People in positions of power all too often believe that their power entitles them to being at the centre of the conversation. The conversation becomes about them, and their efforts, and their intentions, and their hopes, etc etc. After all, it is easier for one person to make a speech than for that person to engage a crowd in conversation. But using power in that way merely reflects a failure in leadership. Power should be exercised to facilitate conversation, provide answers, and take action based on what was discussed. This is most effectively done when the person in power positions themselves as a facilitator of the conversation rather than as the subject of the conversation.
The centre of the conversation should be the exclusive domain of those who are the subject of the conversation. As previously stated, people tend to find ways to imagine themselves as the proper subject of discussion. But, if you’re ever not sure whether the conversation is about you, it is totally fine to air on the safe side and just listen. Listening, without the prospect of speaking, is an incredible experience. So much is lost in conversation when everyone is just waiting for their chance to say their piece.
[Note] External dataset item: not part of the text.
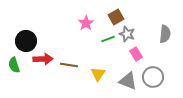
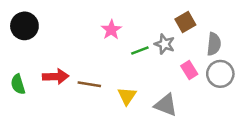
brown square: (116, 17) -> (185, 22), moved
black circle: (26, 41) -> (24, 26), moved
pink rectangle: (136, 54) -> (189, 70), moved
gray circle: (153, 77) -> (220, 74), moved

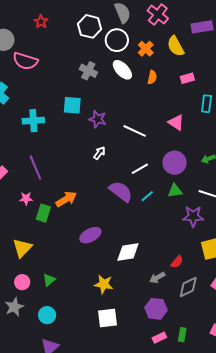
We rehearse what we’re going to say, we imagine what others’ reactions will be, and meanwhile when our time comes around we feel unheard because we recognize that everyone is as distracted as we had been while they were speaking.
3) How much space should I take up in this conversation?
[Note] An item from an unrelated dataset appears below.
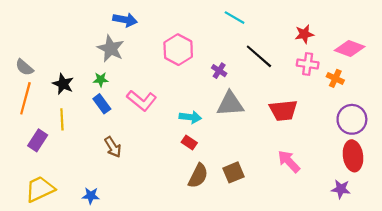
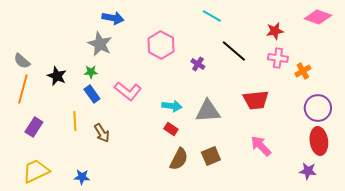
pink diamond: (350, 49) -> (318, 17), moved
orange cross: (335, 78) -> (303, 71), turned 35
gray triangle: (230, 104) -> (208, 111), moved
yellow line: (62, 119) -> (75, 121), moved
Even when we’ve decided that we should wade into the conversation, we should be reflective of how much space we take up in the conversation.
I have heard people, who might otherwise be the proper subject of conversation, go on incredible tangents. I was at a facilitated discussion recently wherein one guy did a twelve minute monologue, which included two verses of a song from the Disney film Moana. And, as hard as I tried, the longer he spoke the less I understood of his point. Just because a conversation is about me or you, does not mean that it is about us to the exclusion of others.
Consider also that a failure to listen to the other participants in the conversation is a way of taking up space, because if only in our own mind we are still monopolizing the conversation. One need not be actively disrupting a conversation in order to be counterproductive to that conversation.
Finally, give deference to people who have more or more relevant expertise and personal experience. For example: I might have a lot to say in conversations about women’s rights, but I always try to be deferential to intersectional women (queer women, racialized women, women with disabilities) because they will likely have fewer opportunities to be heard and they likely have more potent insight into the issues at hand.
None of this is to say that we should not be participating in conversations. It is just to say that I need not say anything in a given conversation to have participated in it. So much of allyship is the willingness to shut up and listen.